Monument in Kediri Regency, East Java, Indonesia

The Simpang Lima Gumul Monument (Monumen Simpang Lima Gumul) or commonly abbreviated as SLG is a monument at Kediri, East Java in Indonesia. The monument resembles the Arc de Triomphe of Paris, France. Construction of SLG began in 2003 and was inaugurated in 2008. The building is located at Tugurejo, District of Ngasem, Kediri Regency, precisely at the center of the meeting of five roads ("Lima" means five) that lead to Central City of Kediri, District of Pagu, District of Pare, District of Plosoklaten, and District of Pesantren.

Aside from being an icon, SLG is currently also a center of the new economy and trade (Central Business District or CBD) of Kediri Regency.

==Building characteristics==
The monument has a land area of 37 hectares. The building of the monument has floor area 804 square meters and a height of 25 meters consisting of 6 floors, and is lined with 3 stairs 3 meters high from the ground floor. The number and height of the monument reflect the date, month and year of the anniversary of Kediri Regency, namely March 25, 804 AD. On the side of the monument carved reliefs that depict the history of Kediri to the arts and culture that exist today.

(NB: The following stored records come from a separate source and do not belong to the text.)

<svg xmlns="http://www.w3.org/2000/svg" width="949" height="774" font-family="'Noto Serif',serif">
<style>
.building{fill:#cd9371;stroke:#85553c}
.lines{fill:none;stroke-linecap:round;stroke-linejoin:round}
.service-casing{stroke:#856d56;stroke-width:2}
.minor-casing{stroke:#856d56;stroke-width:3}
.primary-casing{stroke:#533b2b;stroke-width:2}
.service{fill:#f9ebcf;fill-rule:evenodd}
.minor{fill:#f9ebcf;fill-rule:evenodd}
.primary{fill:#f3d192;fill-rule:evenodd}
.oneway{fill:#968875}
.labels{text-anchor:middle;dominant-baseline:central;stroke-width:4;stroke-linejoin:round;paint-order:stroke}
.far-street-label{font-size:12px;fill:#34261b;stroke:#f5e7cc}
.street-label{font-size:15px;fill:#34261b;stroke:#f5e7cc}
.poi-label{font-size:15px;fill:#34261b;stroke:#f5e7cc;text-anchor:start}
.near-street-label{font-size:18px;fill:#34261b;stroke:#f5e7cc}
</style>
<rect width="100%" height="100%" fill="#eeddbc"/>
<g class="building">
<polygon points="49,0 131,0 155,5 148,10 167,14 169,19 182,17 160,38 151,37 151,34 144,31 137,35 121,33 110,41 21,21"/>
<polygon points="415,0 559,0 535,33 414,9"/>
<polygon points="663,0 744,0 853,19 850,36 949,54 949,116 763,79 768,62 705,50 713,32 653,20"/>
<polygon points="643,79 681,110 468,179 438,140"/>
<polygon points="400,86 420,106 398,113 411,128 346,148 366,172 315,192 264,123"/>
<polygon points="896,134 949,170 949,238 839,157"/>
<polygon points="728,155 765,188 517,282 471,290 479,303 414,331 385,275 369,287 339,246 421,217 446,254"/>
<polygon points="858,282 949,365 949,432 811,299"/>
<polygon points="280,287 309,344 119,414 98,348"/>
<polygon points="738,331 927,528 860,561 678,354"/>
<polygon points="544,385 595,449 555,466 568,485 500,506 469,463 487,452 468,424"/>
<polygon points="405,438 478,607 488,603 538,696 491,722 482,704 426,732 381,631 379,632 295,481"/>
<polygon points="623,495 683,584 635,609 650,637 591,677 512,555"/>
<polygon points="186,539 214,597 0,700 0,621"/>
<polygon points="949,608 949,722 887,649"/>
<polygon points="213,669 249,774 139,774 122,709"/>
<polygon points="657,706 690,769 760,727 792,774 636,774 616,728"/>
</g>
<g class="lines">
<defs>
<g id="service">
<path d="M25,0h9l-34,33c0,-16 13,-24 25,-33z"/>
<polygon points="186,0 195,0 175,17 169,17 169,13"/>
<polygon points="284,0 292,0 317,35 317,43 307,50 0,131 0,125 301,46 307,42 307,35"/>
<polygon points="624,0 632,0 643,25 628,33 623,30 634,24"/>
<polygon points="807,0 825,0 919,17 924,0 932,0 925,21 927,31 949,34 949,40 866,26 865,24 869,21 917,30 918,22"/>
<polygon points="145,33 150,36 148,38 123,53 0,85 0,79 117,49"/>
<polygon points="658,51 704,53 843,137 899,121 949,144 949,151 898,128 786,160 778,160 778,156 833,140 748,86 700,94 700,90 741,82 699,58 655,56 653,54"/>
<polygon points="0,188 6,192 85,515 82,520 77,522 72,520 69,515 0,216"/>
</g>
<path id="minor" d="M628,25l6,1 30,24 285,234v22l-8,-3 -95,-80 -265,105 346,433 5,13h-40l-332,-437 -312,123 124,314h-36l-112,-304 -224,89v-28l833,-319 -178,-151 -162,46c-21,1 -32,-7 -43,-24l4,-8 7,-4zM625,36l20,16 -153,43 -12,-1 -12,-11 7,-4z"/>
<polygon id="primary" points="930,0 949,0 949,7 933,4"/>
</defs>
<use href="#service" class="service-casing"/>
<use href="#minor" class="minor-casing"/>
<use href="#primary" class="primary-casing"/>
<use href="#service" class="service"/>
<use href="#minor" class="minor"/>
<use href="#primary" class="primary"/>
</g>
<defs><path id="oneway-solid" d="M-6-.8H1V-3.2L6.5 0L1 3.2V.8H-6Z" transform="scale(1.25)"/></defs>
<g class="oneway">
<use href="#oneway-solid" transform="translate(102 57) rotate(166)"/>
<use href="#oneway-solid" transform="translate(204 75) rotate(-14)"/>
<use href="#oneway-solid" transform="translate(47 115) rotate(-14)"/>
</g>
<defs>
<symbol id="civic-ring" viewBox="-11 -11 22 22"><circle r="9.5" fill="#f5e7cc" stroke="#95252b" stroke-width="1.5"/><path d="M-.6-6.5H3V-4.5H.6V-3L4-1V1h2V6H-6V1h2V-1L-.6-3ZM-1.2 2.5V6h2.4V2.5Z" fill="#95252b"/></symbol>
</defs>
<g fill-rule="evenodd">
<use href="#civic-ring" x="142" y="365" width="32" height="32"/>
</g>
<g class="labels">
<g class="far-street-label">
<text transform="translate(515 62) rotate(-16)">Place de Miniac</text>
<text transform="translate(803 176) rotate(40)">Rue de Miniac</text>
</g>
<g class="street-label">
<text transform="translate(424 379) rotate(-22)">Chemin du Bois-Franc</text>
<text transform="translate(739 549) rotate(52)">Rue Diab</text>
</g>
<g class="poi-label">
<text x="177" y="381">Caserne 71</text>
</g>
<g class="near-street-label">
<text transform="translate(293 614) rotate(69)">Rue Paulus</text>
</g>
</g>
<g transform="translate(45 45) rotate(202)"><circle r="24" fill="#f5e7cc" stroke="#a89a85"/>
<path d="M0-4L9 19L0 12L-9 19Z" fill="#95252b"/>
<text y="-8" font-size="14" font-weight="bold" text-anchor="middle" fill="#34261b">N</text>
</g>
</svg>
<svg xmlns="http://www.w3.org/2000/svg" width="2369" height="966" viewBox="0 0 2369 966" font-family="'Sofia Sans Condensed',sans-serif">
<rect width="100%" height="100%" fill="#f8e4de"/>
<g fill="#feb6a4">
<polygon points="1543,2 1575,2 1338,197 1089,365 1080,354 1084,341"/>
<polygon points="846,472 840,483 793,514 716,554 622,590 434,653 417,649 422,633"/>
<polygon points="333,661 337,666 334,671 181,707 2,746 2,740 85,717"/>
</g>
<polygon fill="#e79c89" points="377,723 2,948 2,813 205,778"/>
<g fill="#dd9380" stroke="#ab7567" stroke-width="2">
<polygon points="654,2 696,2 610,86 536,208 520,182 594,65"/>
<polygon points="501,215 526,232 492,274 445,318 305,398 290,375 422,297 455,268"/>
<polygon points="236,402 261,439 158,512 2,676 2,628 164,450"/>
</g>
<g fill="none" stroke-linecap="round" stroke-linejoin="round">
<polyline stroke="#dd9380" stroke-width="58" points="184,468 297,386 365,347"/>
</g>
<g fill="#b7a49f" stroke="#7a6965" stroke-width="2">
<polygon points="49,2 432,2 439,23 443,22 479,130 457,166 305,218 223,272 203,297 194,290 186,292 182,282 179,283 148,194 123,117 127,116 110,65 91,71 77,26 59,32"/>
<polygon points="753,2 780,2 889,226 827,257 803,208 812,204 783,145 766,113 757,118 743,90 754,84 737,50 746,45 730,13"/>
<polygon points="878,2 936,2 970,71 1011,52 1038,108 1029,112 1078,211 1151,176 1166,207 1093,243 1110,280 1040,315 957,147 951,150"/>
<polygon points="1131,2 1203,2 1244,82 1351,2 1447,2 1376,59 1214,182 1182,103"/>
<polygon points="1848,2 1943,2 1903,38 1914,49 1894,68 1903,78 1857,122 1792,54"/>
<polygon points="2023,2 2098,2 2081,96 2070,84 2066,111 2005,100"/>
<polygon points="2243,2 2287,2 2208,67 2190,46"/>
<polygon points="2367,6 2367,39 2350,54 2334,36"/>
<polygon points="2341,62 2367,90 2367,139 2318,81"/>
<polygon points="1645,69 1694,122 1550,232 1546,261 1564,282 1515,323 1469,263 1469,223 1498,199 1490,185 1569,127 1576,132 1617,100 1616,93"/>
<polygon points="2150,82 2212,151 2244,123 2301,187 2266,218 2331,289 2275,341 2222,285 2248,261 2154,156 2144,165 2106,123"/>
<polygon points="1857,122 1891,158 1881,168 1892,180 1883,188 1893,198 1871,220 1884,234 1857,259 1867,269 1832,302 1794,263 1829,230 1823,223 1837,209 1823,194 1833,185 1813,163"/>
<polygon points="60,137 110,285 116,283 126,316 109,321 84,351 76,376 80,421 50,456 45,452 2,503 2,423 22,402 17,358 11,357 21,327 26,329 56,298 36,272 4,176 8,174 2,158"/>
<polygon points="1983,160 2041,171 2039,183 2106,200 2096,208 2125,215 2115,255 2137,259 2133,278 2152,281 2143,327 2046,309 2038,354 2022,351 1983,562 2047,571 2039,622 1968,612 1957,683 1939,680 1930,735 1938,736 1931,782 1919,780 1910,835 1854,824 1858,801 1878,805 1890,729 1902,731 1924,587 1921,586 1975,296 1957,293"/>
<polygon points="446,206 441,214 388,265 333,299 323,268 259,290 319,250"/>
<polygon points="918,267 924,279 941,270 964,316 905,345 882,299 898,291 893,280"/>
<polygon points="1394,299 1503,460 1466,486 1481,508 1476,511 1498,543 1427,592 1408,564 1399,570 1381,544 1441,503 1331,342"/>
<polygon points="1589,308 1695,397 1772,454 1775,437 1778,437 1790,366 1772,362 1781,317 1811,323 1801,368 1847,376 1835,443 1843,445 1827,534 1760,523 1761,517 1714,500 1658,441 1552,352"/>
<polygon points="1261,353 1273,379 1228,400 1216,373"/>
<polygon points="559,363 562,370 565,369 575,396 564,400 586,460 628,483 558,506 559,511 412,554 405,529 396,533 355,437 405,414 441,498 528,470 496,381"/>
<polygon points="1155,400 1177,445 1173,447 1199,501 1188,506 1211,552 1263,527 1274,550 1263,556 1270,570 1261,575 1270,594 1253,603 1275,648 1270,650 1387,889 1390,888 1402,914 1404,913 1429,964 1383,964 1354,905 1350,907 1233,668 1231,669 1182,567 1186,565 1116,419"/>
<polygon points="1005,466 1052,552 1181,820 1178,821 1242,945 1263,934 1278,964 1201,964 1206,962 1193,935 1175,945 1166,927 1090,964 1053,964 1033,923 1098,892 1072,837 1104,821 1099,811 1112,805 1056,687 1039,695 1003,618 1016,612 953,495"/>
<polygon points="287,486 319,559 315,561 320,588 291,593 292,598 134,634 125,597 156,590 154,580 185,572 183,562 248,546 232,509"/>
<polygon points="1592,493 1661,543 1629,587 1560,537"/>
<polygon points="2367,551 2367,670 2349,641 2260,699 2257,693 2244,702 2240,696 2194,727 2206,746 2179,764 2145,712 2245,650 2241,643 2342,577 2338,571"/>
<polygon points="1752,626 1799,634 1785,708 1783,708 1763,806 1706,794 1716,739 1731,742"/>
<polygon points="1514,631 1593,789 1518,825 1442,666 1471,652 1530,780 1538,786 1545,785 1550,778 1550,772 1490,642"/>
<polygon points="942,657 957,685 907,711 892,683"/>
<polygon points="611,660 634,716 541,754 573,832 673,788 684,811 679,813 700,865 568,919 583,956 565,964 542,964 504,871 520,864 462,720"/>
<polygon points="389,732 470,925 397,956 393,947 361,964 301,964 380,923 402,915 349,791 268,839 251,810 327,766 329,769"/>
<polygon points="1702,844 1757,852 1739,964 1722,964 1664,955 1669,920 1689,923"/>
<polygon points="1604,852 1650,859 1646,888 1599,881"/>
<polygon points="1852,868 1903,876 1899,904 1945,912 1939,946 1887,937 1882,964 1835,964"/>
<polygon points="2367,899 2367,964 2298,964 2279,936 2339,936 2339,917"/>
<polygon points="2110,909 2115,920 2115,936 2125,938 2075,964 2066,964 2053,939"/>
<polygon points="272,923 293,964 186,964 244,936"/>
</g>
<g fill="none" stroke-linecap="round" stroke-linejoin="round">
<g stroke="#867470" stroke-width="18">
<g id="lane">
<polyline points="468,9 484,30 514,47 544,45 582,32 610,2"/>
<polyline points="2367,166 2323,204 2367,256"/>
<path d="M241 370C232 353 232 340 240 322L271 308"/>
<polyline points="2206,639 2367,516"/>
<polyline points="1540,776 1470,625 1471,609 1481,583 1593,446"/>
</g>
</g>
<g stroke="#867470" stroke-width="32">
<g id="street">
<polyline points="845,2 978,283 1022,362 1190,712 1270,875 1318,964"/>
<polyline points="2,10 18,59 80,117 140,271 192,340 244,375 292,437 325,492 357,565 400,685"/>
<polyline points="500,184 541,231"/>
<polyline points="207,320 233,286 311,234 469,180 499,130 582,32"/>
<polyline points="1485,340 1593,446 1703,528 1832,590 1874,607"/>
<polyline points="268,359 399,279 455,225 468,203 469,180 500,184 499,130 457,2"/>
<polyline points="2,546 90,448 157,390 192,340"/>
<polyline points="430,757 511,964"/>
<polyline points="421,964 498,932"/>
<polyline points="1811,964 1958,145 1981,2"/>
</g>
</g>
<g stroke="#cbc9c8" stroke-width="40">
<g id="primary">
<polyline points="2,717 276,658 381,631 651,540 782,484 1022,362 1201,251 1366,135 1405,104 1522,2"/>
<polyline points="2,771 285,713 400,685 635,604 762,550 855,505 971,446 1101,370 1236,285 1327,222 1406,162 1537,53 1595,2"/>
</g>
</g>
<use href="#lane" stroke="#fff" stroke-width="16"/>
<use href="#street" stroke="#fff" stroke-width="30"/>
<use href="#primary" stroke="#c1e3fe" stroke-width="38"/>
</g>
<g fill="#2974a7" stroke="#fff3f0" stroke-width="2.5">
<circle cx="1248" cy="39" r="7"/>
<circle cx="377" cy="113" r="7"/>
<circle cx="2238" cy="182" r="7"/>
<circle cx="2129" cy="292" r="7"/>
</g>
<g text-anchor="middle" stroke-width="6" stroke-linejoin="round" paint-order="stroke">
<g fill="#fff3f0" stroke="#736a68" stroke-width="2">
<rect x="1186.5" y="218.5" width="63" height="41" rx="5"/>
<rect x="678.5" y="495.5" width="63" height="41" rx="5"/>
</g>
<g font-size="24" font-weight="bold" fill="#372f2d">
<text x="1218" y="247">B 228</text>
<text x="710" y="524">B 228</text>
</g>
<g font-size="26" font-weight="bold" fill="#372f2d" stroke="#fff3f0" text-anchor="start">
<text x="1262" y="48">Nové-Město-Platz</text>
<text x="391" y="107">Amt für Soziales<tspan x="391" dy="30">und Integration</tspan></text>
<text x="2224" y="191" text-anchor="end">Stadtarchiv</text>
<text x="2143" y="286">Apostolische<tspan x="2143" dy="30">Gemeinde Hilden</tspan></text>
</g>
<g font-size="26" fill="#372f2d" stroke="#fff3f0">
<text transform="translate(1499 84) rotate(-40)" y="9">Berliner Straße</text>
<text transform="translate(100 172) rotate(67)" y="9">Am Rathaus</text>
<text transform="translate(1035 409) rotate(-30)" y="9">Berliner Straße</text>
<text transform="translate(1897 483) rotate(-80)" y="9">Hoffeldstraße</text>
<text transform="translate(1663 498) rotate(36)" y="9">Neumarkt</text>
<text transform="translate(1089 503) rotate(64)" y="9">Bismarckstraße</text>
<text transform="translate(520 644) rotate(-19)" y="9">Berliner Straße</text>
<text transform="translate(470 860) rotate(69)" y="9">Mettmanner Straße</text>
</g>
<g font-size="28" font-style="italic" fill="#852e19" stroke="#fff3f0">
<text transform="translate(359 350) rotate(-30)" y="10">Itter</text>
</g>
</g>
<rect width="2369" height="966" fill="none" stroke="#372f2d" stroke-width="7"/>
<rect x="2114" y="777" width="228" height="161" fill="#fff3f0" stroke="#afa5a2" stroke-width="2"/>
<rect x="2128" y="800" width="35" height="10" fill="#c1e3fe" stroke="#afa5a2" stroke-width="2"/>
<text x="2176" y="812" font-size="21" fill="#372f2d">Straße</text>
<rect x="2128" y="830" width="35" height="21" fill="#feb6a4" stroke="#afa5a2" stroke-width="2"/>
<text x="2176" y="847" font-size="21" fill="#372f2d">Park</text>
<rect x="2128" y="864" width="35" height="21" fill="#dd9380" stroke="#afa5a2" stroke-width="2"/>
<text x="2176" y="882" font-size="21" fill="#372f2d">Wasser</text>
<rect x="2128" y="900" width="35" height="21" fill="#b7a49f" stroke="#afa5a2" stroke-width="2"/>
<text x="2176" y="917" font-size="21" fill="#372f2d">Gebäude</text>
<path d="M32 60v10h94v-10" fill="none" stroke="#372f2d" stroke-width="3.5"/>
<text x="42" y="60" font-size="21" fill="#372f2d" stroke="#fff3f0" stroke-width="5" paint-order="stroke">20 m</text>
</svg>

In one corner of the monument there is a statue (statue) of Ganesha, one of the gods that is widely worshiped by Hindus with the title of the God of Knowledge and Intelligence, the Protector God, the Rejection God, the God of Wisdom.

The Simpang Lima Gumul Monument is located in a strategic area and is equipped with a variety of public facilities, such as convention hall, multipurpose building, regional bank, intercity bus terminal and MPU (General Passenger Car), temporary markets (open at certain times) Saturday and Sunday and recreational facilities such as Gumul Paradise Island Water Park. Inside the monument building there are spaces for meetings in the main building and auditorium in the upper floor which are roof-like (dome) roofed, multipurpose room in the basement (basement), and minimarkets that sell various souvenirs in downstairs. The building also has three underground access roads to go to the monument.